- **Task goal**
Out of the listing below, copy every line that carries the string "weight".

- **Records to use**
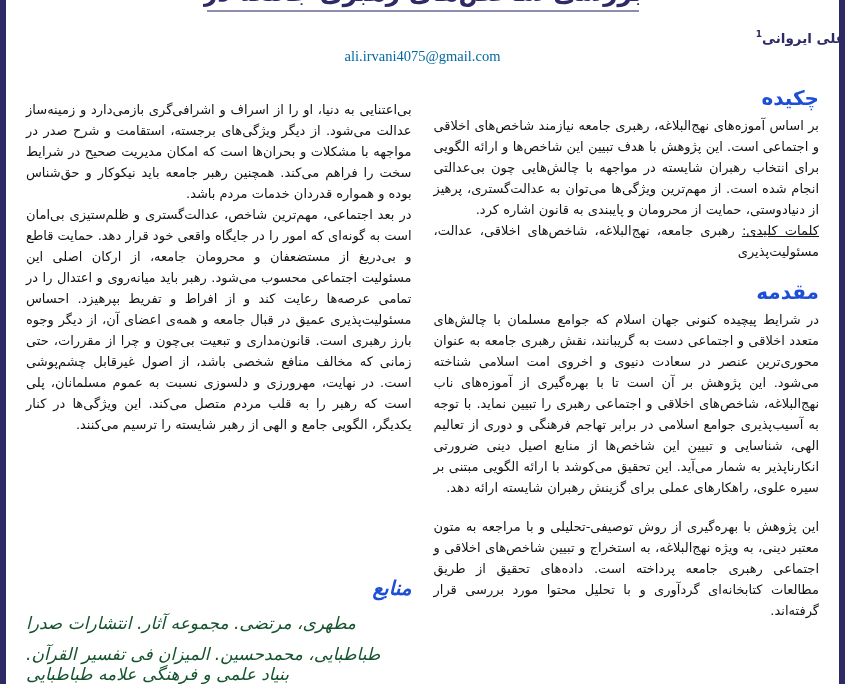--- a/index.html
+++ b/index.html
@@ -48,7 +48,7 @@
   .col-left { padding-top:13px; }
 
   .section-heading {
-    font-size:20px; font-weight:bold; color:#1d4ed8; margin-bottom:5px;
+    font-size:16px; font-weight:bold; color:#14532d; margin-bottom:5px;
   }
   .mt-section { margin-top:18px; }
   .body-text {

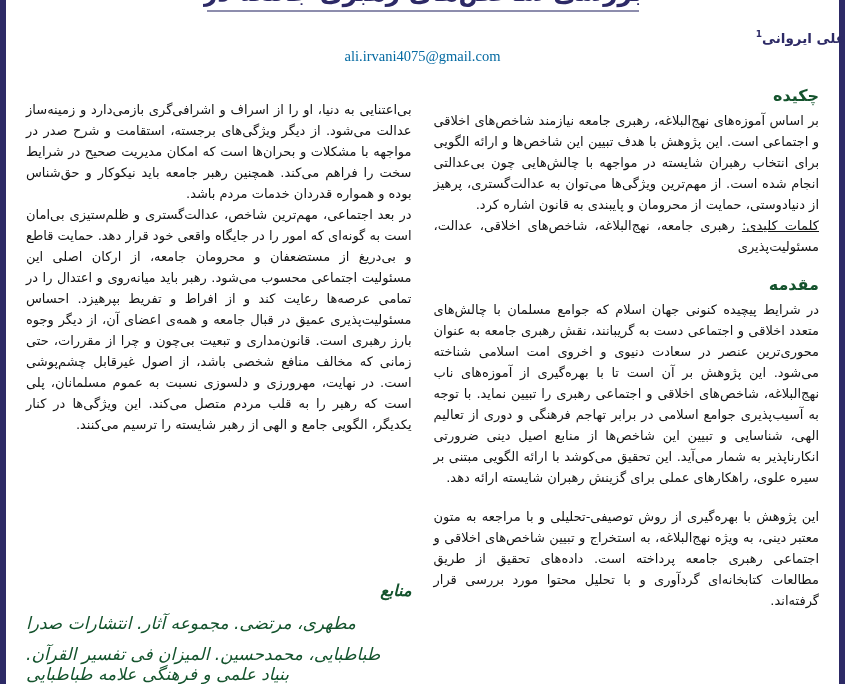--- a/index.html
+++ b/index.html
@@ -109,6 +109,7 @@
     <div class="references-block">
       <div class="section-heading">منابع</div>
       <div class="ref-item">مطهری، مرتضی. مجموعه آثار. انتشارات صدرا</div>
+      <div class="ref-item">مکارم شیرازی، ناصر. تفسیر نمونه. دار الکتب الإسلامیه</div>
       <div class="ref-item">طباطبایی، محمدحسین. المیزان فی تفسیر القرآن. بنیاد علمی و فرهنگی علامه طباطبایی</div>
     </div>
   </div>

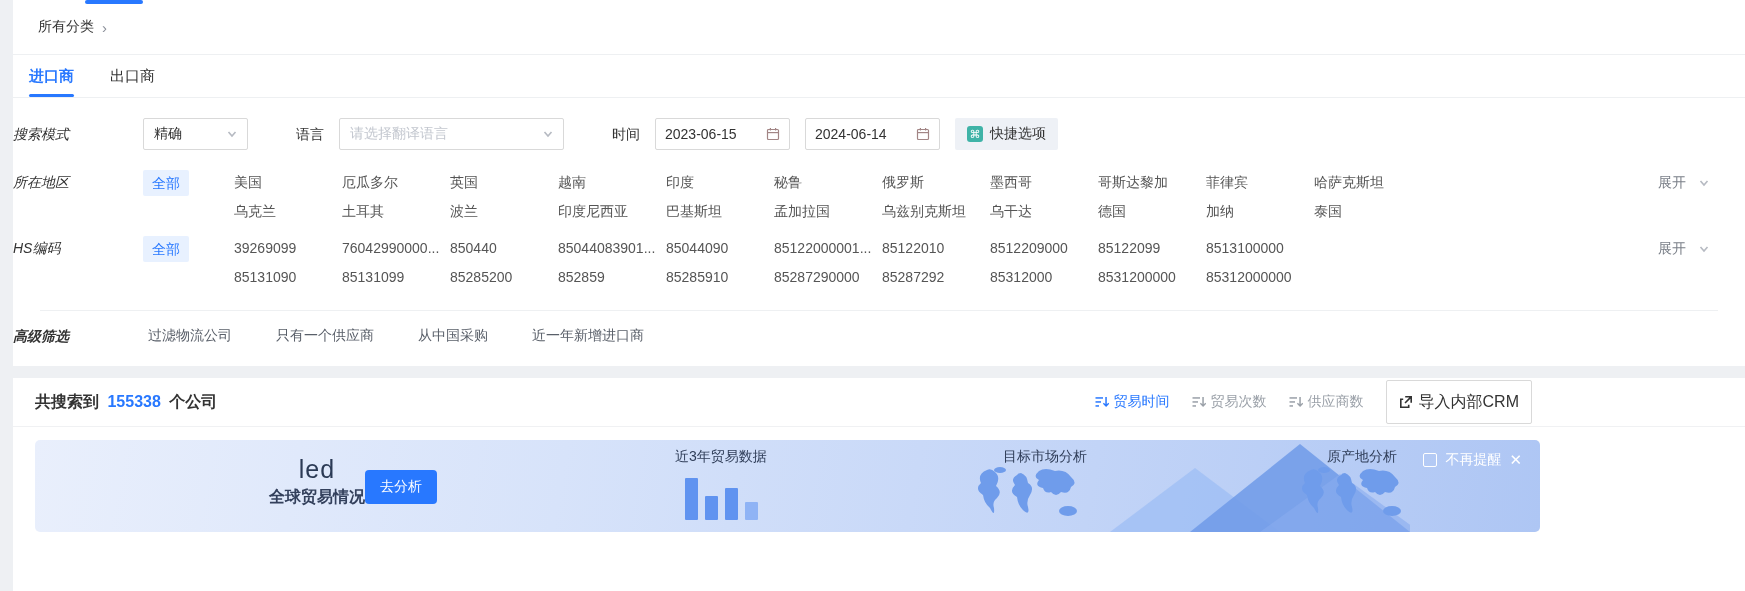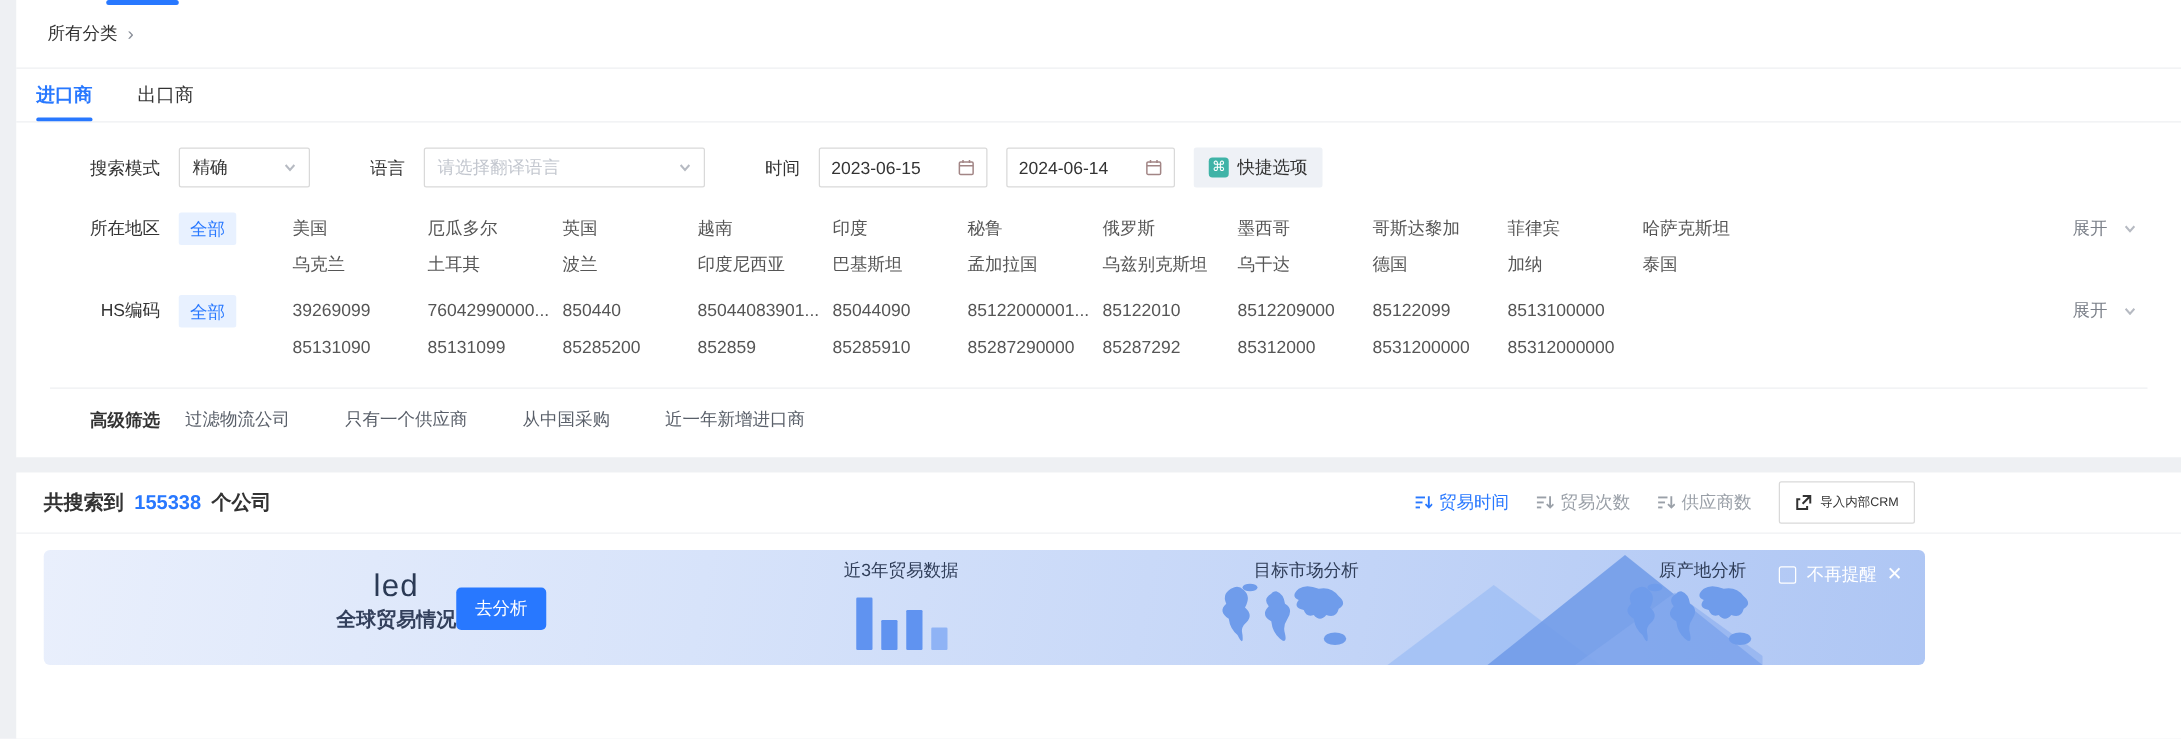--- a/index.html
+++ b/index.html
@@ -21,7 +21,7 @@
 
   .filter-area { padding-bottom:0; }
   .frow { display:flex; align-items:flex-start; }
-  .flabel { flex:0 0 115px; text-align:right; line-height:32px; color:#333; }
+  .flabel { flex:0 0 115px; line-height:32px; color:#333;font-style:italic; }
   .flabel.bold { font-weight:bold; }
 
   .row-controls { margin-top:20px; align-items:center; }

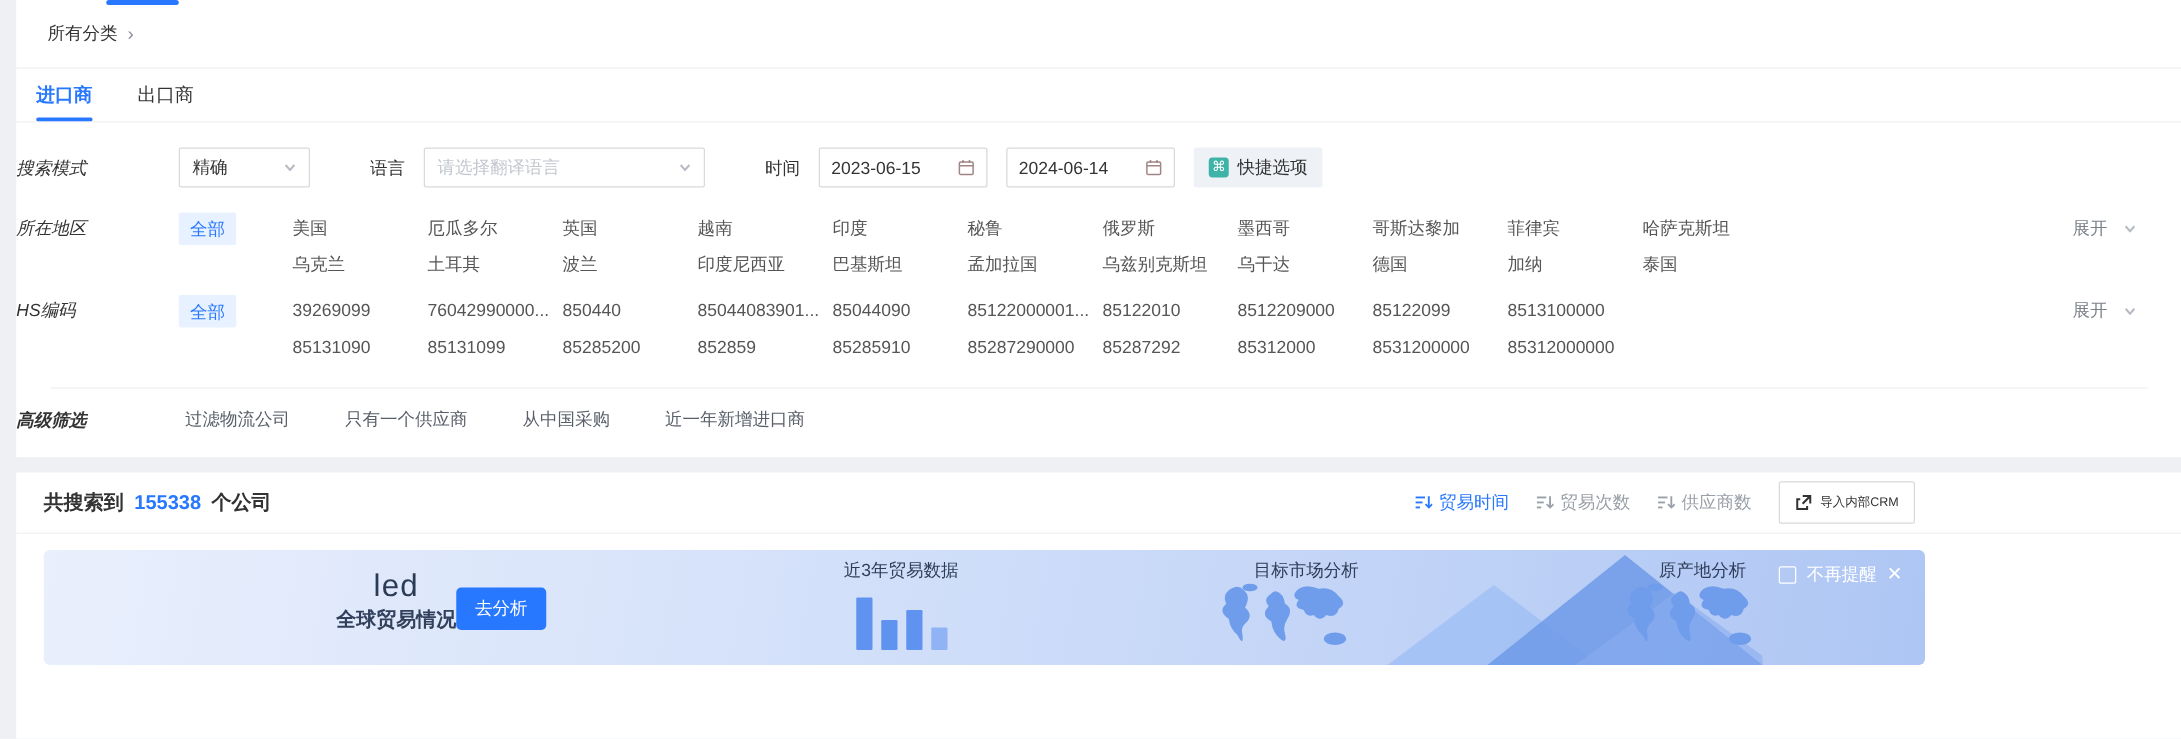--- a/index.html
+++ b/index.html
@@ -62,7 +62,7 @@
   .sort-item { display:flex; align-items:center; gap:5px; font-size:14px; color:#9aa0a8; cursor:pointer; }
   .sort-item.active { color:#2878ff; }
   .sort-icon { width:14px; height:14px; }
-  .crm-btn { display:flex; align-items:center; gap:6px; height:34px; padding:0 12px; background:#fff; border:1px solid #d9d9d9; border-radius:2px; font-size:10px; color:#333; cursor:pointer; }
+  .crm-btn { display:flex; align-items:center; gap:6px; height:44px; padding:0 12px; background:#fff; border:1px solid #d9d9d9; border-radius:2px; font-size:16px; color:#333; cursor:pointer; }
   .results-divider { height:1px; background:#f0f1f3; }
 
   .banner { position:relative; margin:13px 0 0 22px; width:1505px; height:92px; border-radius:5px; overflow:hidden;

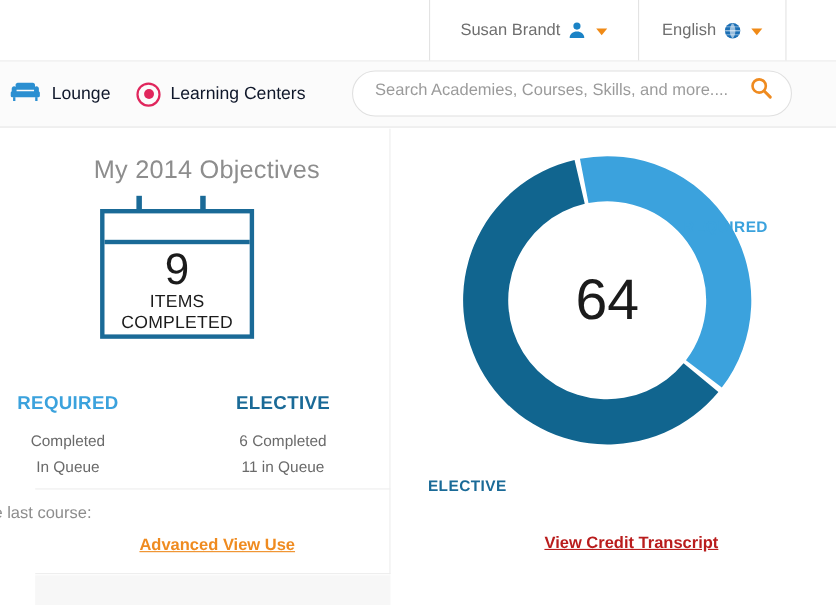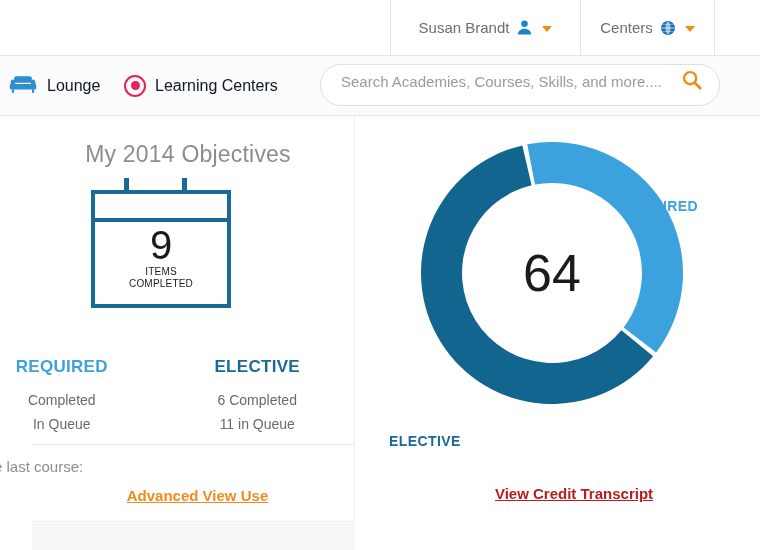--- a/index.html
+++ b/index.html
@@ -355,7 +355,7 @@
     </div>
 
     <div class="util-cell util-lang bordered">
-      <span class="util-label">Centers</span>
+      <span class="util-label">English</span>
       <span class="icon-globe">
         <svg width="16" height="16" viewBox="0 0 24 24">
           <circle cx="12" cy="12" r="10.5" fill="#1b6fb5"></circle>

- **Answer**
-    font-size:20px; font-weight:bold; color:#1d4ed8; margin-bottom:5px;
+    font-size:16px; font-weight:bold; color:#14532d; margin-bottom:5px;
   .flabel.bold { font-weight:bold; }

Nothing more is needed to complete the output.